3. The Hygiene Hypothesis
This hypothesis suggests that the immune system needs to come into contact with a variety of micro-organisms and bacteria while it is developing at the infant stage, in order that it responds appropriately later in life. Even more important is how a baby is birthed. Concurrent with the trend of increasing caesarian deliveries, there has been an epidemic of both autoimmune diseases such as type 1 diabetes, Crohn’s disease, and multiple sclerosis and allergic diseases, such as asthma, allergic rhinitis, and atopic dermatitis. Most current literature suggests that the gastrointestinal tract of a normal foetus is sterile. During a vaginal birth and rapidly thereafter, bacteria from the mother and the surrounding environment colonises the infant’s gut. Intestinal bacteria are key in promoting the early development of the gut’s mucosal immune system, both in terms of its physical components and function.

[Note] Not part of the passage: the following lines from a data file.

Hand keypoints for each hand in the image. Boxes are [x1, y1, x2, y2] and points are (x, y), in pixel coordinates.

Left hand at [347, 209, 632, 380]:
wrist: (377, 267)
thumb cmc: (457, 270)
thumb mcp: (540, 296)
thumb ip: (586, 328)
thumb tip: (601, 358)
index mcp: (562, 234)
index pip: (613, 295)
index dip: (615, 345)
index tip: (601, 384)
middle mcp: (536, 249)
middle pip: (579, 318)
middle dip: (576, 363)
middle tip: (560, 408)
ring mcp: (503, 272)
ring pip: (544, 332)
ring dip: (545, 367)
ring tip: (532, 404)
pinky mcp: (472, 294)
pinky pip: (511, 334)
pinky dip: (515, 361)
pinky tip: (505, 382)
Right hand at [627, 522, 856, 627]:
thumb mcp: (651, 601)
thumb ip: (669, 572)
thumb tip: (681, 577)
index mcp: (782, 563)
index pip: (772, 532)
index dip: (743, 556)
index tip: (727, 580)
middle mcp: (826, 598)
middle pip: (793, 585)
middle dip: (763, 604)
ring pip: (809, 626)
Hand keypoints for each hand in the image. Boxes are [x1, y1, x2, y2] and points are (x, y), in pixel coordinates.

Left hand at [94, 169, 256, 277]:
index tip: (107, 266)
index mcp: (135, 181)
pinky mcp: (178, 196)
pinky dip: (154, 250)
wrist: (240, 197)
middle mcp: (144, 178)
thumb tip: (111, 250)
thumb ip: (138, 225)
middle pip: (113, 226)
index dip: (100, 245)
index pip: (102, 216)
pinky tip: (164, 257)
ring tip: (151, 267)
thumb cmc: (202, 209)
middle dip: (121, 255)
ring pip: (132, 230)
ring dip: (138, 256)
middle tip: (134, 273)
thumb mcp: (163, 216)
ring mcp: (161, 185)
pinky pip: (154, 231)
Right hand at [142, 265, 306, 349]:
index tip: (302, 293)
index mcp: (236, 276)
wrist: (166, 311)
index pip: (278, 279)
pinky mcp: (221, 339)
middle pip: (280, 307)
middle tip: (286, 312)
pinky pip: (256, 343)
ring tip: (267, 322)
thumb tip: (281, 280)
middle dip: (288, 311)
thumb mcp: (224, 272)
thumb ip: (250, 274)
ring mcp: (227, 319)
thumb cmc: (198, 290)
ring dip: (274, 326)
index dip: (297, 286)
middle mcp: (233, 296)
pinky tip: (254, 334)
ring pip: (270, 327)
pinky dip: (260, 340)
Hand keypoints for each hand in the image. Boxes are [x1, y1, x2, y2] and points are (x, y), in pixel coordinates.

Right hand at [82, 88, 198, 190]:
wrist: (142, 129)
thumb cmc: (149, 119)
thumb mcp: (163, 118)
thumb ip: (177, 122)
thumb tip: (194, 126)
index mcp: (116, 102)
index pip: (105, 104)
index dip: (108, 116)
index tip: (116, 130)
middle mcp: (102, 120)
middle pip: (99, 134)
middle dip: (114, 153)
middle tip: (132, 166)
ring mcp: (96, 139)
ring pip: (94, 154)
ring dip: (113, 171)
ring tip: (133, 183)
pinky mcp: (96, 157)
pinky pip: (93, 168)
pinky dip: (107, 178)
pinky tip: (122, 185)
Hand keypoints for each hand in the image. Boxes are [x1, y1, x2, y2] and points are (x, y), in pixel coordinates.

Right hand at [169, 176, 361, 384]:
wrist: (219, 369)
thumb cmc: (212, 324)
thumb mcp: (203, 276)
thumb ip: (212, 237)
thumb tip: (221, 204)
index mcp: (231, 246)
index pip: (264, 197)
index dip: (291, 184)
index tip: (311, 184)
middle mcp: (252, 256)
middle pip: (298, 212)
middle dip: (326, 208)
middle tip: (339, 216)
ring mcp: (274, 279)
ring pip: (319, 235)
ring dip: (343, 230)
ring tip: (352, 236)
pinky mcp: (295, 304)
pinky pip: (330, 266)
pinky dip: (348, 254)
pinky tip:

We also now live in an environment where we use cleaners and personal care products containing anti-microbial agents. Food preparation is more hygienic than ever and we swim in chlorinated pools (chlorine is natural antibiotic). Inadequate exposure to environmental micro-organisms may therefore result in the immune system of atopic children developing a tendency towards allergy. Some research shows that children who have regular contact with farm animals have a lower incidence of allergy.
Other researchers suggest the use of vaccines and increase use of antibiotics has defeated many infections that previously killed large numbers of the population however, the immune system does not have a chance to produce a strong immune response against infectious agents. This may be one of the factors why many people’s immune systems are now reacting to allergens.
4. Changes in the foods we eat
Our diets tend to include more poorly sourced food and processed, packaged foods and less fresh foods. Source of our food means how food is grown- in natural nutritious soil or soil that is fortified artificially with chemical fertilisers and/or food that is grown from GM seeds and highly sprayed with pesticides such as Glyphosate. Glyphosate has been shown to cause gut dysbiosis and destroys the small intestinal villi causing malabsorption of nutrients. Processing destroys valuable nutrients. Vitamin D, omega-3 fatty acids or antioxidant deficiencies may contribute to the development of allergies.
5. Changes in how we are exposed to food allergens
Common allergens are found in many processed or packaged foods, added as an ingredient or used in manufacturing. An example is what is found in the wax of fruit. There are two types of proteins used in the wax industry, soy and casein. Casein is found in milk. Soy and casein are common allergens. Cosmetic and personal care products also contain common allergens whether they are natural or chemically based. Common allergens such as wheat protein, milk, and certain essential oils are found in hair shampoo and conditioners.